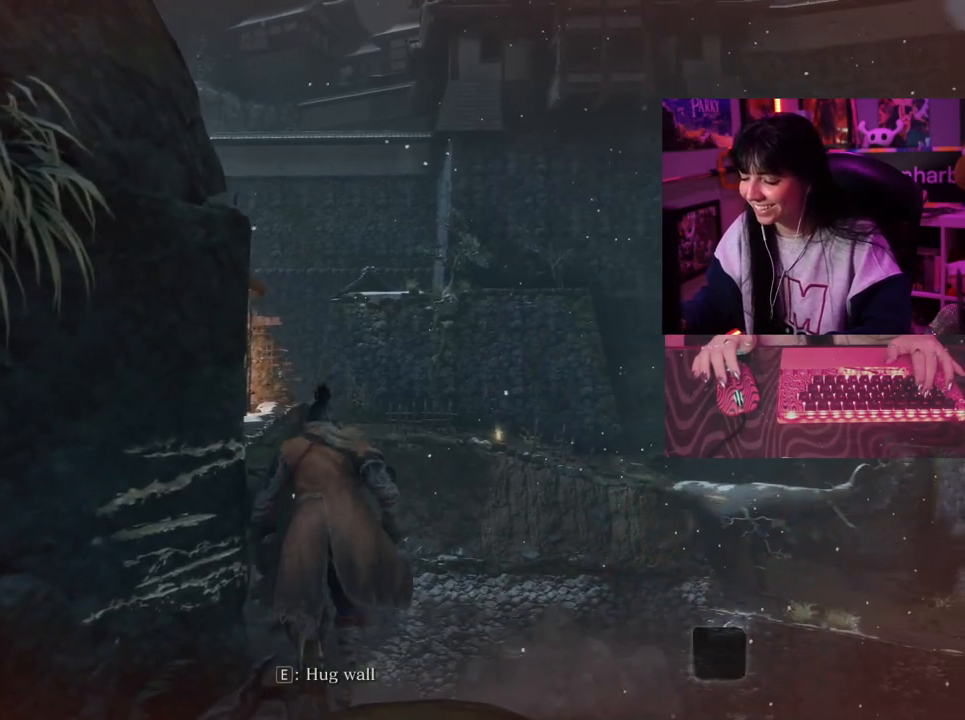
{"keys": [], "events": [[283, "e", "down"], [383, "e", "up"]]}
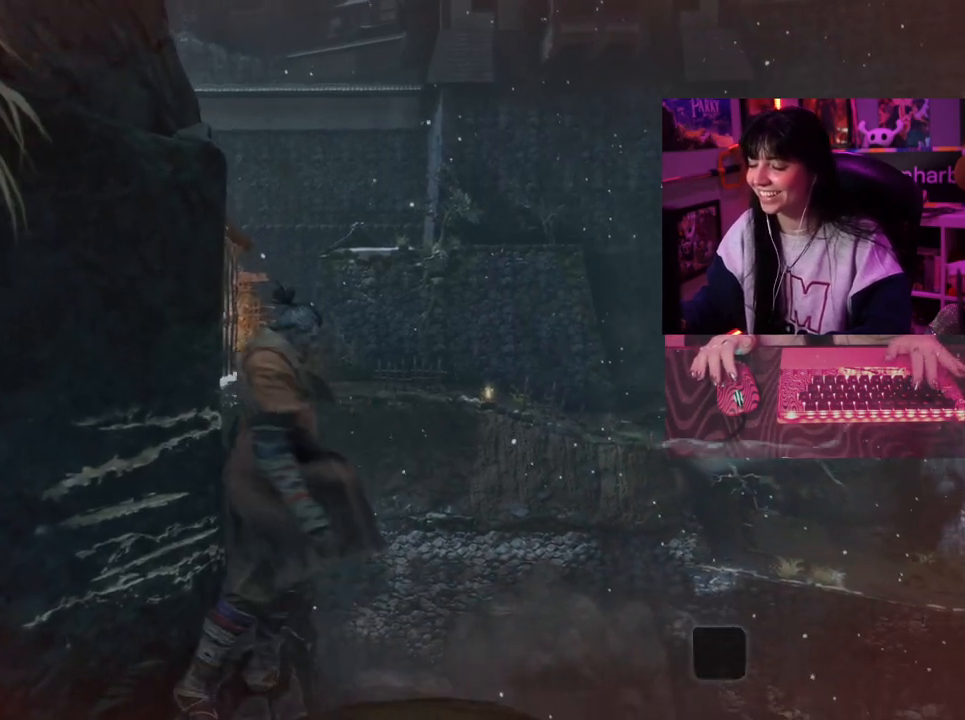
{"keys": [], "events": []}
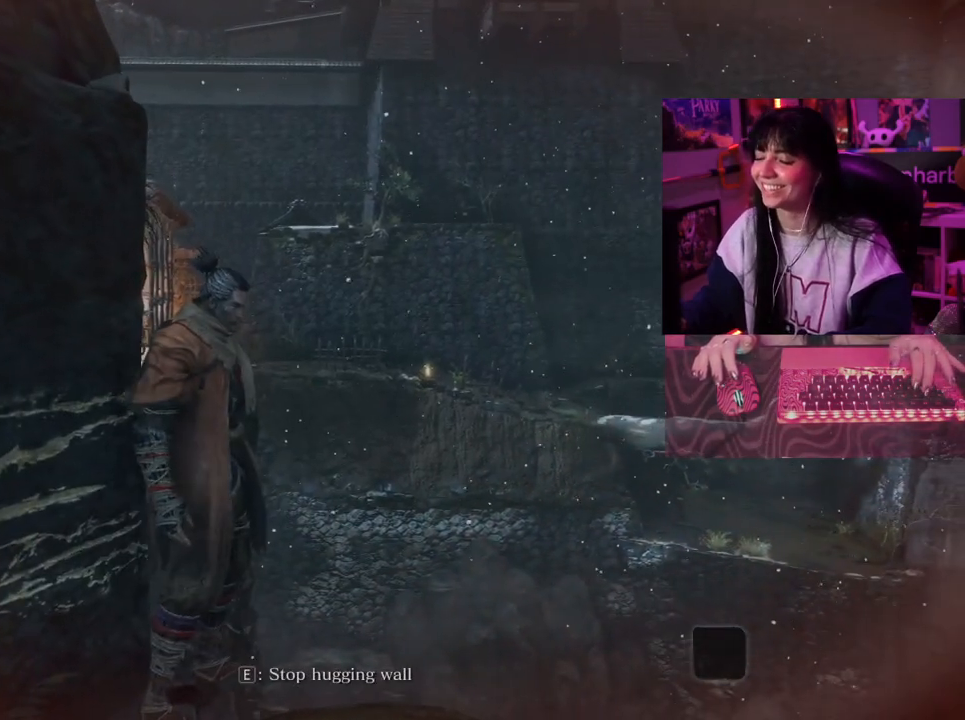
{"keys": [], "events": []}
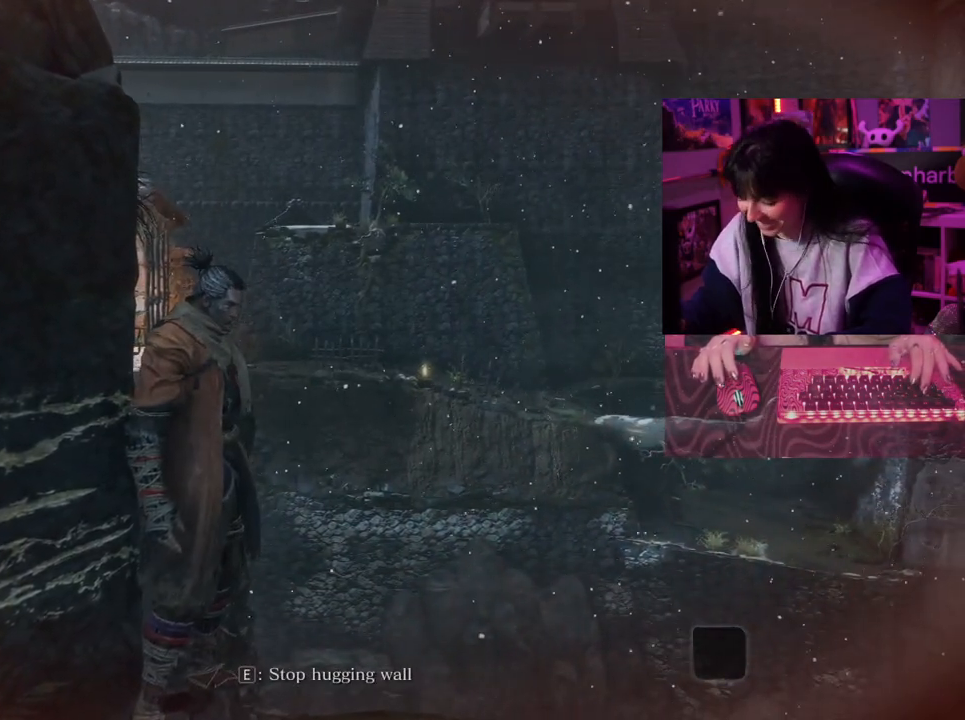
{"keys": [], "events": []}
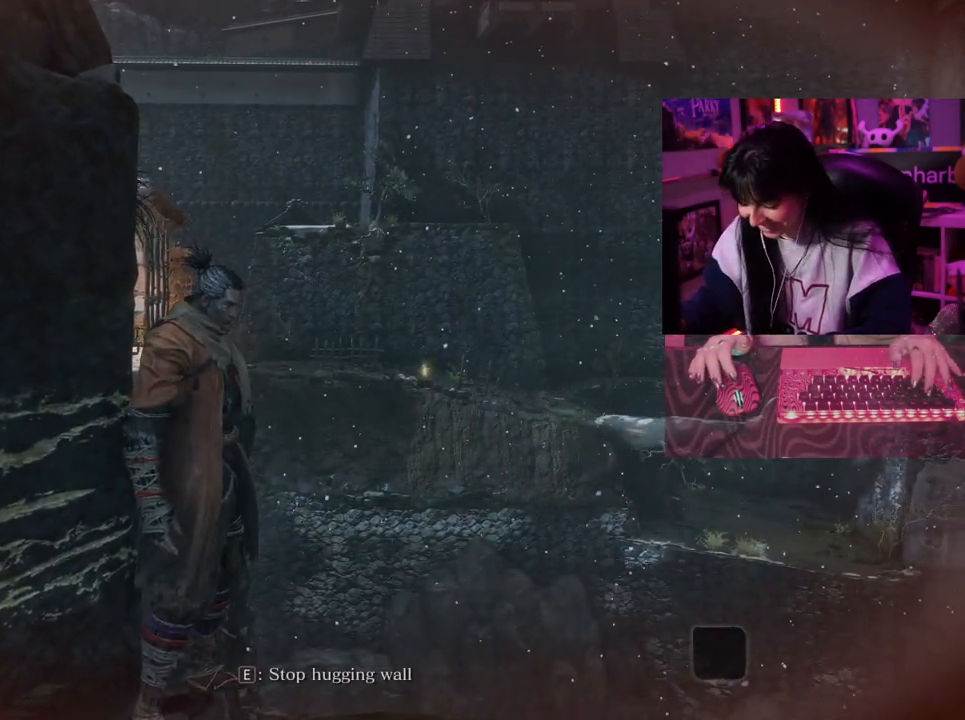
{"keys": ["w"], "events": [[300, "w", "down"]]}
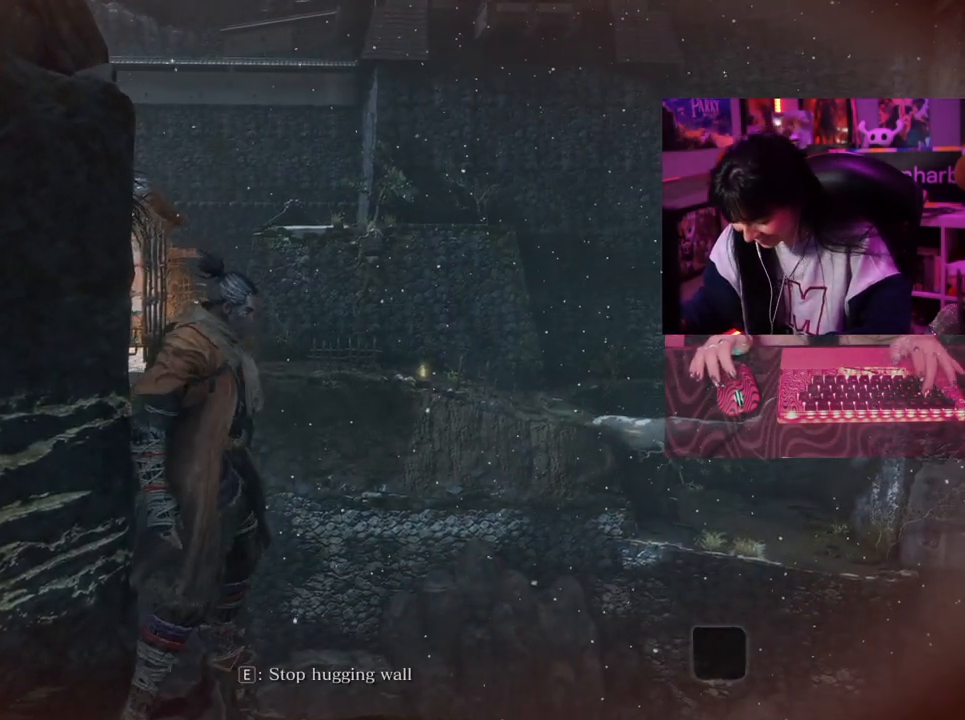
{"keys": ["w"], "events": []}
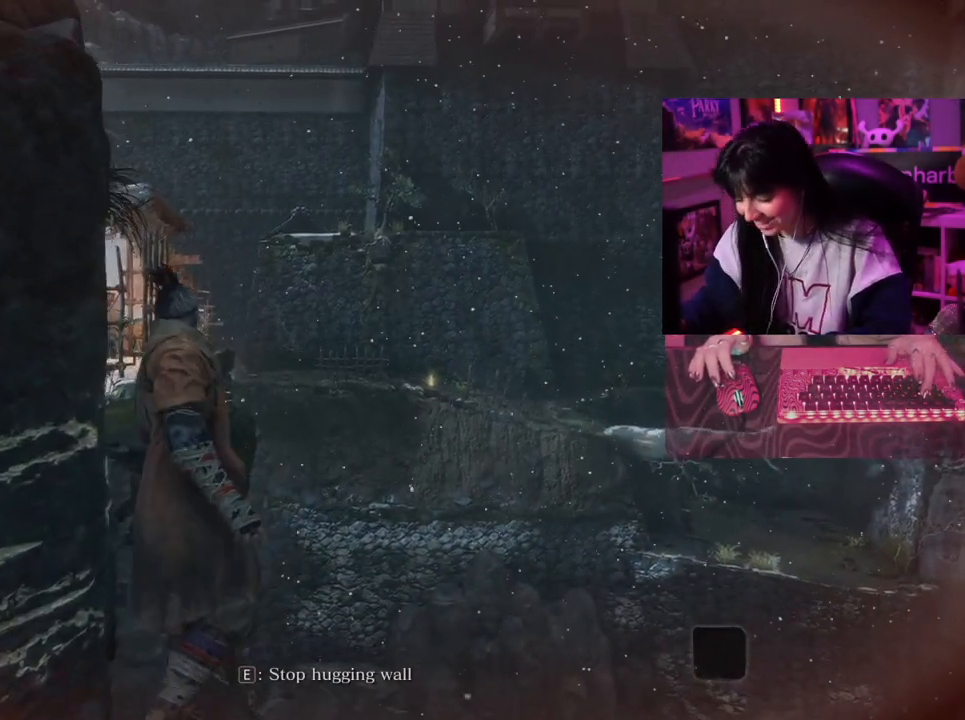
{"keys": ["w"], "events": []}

■ **Task goal**
Print the listing above in full, exactly as written. Omit any pictures.

■ **Exercise solution**
{"keys": [], "events": [[283, "e", "down"], [383, "e", "up"]]}
{"keys": [], "events": []}
{"keys": [], "events": []}
{"keys": [], "events": []}
{"keys": ["w"], "events": [[300, "w", "down"]]}
{"keys": ["w"], "events": []}
{"keys": ["w"], "events": []}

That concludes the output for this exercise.